EXERCISE PASSAGE:
Surveying a century of art practice in India, one is struck anew by how artists have reacted to situations and crises in their lifetimes. Modernists in Calcutta were impacted by the Bengal famine of 1943, and their peers addressed issues of violence, war, hunger, corruption and poverty in their work. The succeeding generation, referred to as contemporaries, are no less activist, and their concerns have global resonances that draw upon disparities they have seen or experienced with regard to income, patriarchy, gender, society, shifting geographies, territorial claims and barriers, and environment. In between, there have been brief spells when space and its exploration awed artists. Between all this, an artist of some perspicacity seems to have slipped between the cracks.
Ved Nayar is quick to take offence — perhaps with good reason. Even though his work has been collected by Masanori Fukuoka in Japan, the collector even publishing a book on the artist and his work, Nayar has garnered less attention than he deserves back home in India. Yet, Nayar has not felt the need to accommodate the market in his work, deliberately choosing to remain away from peer comparisons.
A few pet concerns have shaped Nayar’s practice — mankind’s overwhelming greed and rampant consumerism, and its impact on the environment. In the current situation, he seems to have been prescient about how it would lead us into a state of conflict with nature and the vengeance she would wreak. It seems barely possible today that skies abuzz with flights, malls teeming with masses, endless traffic jams and a need to consume more than we could possibly cope with, had shaped our lives since India’s economic liberalisation of 1991 before the pandemic put a skid on it. It is a moment to reflect on how markets have shaped our lives, robbing them of simple pleasures to replace them with mindless hedonism.

RECORDED DATA:
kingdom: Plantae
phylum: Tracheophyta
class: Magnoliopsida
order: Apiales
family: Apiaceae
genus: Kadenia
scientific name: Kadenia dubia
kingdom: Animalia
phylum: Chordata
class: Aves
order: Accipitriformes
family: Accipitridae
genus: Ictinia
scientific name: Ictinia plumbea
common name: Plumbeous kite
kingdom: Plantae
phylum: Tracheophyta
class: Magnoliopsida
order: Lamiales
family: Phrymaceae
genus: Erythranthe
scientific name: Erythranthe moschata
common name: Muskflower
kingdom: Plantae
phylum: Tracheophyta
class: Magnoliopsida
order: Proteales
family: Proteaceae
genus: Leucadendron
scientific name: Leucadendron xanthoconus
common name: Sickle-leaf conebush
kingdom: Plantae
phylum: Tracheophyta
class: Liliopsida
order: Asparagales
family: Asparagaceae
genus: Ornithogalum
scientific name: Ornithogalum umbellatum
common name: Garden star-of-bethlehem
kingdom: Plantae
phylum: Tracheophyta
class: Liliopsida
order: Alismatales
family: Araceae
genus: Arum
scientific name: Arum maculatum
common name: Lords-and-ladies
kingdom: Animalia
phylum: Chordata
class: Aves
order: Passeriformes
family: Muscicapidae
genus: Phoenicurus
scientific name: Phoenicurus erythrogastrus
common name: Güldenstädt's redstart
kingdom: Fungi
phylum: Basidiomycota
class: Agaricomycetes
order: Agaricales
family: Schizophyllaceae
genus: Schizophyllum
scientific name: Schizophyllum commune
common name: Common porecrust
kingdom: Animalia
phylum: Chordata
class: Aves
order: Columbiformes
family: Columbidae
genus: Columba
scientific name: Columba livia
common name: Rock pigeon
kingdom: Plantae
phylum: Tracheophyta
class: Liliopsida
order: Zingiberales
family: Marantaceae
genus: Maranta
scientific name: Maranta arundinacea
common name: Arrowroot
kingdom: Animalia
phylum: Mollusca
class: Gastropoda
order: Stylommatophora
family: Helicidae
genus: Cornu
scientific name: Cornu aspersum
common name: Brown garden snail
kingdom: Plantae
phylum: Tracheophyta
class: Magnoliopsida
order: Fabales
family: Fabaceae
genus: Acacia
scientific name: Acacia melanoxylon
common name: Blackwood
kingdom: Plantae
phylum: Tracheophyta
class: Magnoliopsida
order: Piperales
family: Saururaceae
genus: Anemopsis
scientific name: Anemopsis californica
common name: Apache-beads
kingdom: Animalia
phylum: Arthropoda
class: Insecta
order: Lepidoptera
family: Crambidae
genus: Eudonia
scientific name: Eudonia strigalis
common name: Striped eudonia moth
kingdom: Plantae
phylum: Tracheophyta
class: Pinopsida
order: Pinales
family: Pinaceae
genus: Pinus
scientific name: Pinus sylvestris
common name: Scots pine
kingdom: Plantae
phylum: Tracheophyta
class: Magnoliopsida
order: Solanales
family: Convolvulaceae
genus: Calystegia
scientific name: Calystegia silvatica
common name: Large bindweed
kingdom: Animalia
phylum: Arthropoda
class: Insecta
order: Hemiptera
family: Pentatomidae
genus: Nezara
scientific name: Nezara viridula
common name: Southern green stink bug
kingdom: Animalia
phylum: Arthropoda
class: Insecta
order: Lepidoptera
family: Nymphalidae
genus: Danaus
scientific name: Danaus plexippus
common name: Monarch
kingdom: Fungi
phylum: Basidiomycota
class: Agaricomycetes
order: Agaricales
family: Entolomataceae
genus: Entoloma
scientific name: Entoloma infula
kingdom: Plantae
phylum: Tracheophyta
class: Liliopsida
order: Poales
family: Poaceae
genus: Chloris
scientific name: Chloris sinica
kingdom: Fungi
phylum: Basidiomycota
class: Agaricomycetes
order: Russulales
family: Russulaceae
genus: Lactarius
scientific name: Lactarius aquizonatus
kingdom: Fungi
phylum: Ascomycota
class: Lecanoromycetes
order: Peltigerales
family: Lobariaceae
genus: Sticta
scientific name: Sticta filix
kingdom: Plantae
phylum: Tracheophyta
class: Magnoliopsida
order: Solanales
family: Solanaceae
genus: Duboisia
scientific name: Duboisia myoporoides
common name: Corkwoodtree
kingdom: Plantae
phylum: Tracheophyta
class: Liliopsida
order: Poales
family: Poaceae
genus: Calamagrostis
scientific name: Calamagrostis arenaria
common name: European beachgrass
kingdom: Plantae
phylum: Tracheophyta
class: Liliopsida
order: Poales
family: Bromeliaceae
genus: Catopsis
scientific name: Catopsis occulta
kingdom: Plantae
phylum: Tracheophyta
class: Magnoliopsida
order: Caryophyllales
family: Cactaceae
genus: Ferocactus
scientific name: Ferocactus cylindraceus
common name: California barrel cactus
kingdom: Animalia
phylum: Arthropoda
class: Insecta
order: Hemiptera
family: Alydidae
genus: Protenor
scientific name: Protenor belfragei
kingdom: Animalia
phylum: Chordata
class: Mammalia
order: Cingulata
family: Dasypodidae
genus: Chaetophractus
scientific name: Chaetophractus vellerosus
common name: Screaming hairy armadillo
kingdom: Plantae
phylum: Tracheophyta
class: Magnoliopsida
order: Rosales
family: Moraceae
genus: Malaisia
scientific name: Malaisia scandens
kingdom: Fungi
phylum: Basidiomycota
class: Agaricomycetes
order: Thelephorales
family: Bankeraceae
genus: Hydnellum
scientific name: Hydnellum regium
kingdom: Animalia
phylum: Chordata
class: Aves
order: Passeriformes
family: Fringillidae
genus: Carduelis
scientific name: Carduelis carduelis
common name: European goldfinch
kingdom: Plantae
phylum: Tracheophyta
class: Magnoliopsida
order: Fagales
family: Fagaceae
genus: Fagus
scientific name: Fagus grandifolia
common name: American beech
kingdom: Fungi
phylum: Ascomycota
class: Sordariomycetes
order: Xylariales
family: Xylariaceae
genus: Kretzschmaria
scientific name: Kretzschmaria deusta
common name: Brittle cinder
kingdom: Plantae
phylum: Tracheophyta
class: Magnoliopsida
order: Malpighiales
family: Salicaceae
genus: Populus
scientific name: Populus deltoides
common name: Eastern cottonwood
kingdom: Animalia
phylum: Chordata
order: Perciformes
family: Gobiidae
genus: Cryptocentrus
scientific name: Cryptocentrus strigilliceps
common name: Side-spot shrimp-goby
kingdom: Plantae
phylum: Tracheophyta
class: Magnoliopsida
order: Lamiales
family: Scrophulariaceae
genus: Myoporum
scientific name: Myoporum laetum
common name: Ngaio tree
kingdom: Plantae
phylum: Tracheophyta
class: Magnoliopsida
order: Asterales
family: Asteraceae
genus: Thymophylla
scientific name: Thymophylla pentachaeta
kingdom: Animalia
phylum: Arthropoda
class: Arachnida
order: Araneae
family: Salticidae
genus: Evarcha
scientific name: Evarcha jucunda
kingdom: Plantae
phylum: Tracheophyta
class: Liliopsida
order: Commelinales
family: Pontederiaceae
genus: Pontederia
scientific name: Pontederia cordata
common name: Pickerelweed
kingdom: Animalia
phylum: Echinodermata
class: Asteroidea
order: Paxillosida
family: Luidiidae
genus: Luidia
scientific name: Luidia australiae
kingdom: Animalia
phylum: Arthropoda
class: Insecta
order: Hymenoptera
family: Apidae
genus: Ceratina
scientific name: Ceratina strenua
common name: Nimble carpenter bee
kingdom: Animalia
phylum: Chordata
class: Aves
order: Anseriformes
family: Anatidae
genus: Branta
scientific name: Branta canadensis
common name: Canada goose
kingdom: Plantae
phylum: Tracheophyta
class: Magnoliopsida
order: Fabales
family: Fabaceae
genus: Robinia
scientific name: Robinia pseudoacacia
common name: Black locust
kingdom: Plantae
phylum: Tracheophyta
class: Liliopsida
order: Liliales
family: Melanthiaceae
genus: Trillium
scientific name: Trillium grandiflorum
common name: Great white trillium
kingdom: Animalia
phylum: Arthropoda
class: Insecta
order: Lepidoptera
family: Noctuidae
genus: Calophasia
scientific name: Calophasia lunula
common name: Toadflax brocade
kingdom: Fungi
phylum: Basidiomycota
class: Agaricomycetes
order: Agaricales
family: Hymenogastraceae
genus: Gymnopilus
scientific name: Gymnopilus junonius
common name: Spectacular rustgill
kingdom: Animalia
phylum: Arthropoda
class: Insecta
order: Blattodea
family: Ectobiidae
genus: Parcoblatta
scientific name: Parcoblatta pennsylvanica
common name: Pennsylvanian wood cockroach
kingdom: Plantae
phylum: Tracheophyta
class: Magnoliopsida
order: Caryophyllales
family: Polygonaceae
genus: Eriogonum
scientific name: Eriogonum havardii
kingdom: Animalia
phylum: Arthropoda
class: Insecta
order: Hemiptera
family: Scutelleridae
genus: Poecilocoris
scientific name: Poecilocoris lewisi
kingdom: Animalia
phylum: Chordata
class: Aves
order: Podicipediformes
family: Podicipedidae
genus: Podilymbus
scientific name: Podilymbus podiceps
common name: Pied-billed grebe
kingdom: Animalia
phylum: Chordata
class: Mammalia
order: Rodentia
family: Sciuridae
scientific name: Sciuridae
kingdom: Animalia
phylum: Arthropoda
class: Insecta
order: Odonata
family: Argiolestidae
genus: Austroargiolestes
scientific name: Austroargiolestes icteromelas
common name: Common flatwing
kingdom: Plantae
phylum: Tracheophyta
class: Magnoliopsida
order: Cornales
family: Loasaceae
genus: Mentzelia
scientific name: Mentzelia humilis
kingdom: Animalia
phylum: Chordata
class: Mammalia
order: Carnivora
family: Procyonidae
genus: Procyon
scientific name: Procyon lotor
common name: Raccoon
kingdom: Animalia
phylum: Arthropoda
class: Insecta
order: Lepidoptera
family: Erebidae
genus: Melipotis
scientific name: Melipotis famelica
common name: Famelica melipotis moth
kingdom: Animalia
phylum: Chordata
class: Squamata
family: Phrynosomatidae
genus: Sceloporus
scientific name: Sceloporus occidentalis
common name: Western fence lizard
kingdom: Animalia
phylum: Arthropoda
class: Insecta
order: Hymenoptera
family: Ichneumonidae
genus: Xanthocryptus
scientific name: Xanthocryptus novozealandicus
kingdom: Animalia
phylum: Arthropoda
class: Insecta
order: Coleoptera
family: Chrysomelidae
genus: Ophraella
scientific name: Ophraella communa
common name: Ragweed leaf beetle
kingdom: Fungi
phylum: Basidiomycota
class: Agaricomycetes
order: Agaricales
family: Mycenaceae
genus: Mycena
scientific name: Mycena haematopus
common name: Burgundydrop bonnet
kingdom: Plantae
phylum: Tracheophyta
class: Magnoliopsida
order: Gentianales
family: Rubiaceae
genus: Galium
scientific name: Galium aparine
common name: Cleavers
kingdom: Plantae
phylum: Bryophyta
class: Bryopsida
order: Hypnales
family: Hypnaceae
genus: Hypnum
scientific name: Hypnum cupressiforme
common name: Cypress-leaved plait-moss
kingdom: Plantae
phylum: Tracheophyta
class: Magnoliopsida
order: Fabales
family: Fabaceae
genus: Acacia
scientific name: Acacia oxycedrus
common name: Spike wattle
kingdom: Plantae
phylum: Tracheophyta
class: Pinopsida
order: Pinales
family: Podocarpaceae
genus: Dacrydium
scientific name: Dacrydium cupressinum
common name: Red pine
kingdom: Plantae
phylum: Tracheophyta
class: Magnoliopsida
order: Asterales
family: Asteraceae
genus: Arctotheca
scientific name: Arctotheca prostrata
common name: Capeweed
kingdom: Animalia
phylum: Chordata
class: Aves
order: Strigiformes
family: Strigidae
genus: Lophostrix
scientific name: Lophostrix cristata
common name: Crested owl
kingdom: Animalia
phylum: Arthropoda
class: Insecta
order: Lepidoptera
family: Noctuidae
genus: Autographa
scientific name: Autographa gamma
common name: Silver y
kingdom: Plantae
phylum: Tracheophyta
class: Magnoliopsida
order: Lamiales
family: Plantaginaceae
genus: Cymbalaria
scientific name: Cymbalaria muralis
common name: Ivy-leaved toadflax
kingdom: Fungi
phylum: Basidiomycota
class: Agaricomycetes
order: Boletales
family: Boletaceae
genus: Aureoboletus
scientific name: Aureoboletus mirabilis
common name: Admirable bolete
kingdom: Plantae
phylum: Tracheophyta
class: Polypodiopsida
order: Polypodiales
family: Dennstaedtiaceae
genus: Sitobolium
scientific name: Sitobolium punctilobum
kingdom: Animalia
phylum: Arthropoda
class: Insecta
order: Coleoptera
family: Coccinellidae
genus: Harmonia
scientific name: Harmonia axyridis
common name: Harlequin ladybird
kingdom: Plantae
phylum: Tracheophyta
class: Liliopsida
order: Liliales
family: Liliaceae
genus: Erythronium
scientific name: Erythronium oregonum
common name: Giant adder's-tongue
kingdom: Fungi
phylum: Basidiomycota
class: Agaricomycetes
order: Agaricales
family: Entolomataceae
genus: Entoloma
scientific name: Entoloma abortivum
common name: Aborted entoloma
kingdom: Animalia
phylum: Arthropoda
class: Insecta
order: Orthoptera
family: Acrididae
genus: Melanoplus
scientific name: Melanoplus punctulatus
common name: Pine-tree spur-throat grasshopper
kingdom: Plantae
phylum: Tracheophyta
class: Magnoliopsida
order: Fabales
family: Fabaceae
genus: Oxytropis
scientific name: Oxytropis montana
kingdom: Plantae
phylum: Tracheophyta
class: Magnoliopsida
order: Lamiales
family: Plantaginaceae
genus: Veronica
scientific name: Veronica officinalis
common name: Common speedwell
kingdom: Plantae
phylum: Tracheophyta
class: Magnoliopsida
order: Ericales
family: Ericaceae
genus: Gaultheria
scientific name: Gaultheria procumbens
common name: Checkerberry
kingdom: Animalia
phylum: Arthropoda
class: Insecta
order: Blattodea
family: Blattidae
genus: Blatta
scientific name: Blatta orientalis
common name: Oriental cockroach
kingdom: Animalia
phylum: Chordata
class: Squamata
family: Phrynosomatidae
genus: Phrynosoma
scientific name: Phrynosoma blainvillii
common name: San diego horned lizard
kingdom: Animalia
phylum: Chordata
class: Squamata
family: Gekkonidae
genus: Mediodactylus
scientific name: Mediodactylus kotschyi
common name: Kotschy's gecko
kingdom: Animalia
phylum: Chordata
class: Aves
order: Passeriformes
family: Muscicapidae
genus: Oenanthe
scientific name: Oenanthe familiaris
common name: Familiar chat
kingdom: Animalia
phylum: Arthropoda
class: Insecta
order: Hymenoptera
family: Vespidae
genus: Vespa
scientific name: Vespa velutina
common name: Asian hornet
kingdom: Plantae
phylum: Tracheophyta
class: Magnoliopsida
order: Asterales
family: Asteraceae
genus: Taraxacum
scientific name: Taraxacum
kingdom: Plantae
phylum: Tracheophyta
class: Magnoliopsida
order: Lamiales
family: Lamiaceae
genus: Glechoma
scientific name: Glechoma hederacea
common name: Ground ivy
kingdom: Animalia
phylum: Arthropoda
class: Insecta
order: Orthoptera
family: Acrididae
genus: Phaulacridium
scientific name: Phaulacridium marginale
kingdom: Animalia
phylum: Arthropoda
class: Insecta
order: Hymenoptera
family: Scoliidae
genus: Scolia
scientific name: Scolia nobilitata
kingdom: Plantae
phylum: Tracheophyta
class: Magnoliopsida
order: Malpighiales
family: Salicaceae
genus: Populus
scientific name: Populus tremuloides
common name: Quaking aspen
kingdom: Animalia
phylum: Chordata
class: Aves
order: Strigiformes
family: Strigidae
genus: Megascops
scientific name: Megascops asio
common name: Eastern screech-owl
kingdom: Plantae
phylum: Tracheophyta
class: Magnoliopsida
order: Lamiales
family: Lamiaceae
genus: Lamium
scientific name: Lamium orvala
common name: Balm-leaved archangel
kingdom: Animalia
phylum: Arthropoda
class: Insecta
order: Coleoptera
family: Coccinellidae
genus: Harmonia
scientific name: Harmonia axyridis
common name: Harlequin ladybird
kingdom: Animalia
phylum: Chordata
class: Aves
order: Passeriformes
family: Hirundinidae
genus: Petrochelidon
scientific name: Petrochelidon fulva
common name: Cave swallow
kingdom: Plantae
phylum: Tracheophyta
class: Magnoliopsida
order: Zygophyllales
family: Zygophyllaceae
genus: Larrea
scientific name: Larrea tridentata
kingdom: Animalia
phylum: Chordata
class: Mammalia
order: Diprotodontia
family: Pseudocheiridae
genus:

WORK TASK 1: According to the Ved Nayar passage, who collected Nayar's work in Japan?
WORK TASK 2: Copy out the Ved Nayar passage word for word, from "Ved Nayar is" to "from peer comparisons.".

WORKED SOLUTION 1: Masanori Fukuoka

WORKED SOLUTION 2:
Ved Nayar is quick to take offence — perhaps with good reason. Even though his work has been collected by Masanori Fukuoka in Japan, the collector even publishing a book on the artist and his work, Nayar has garnered less attention than he deserves back home in India. Yet, Nayar has not felt the need to accommodate the market in his work, deliberately choosing to remain away from peer comparisons.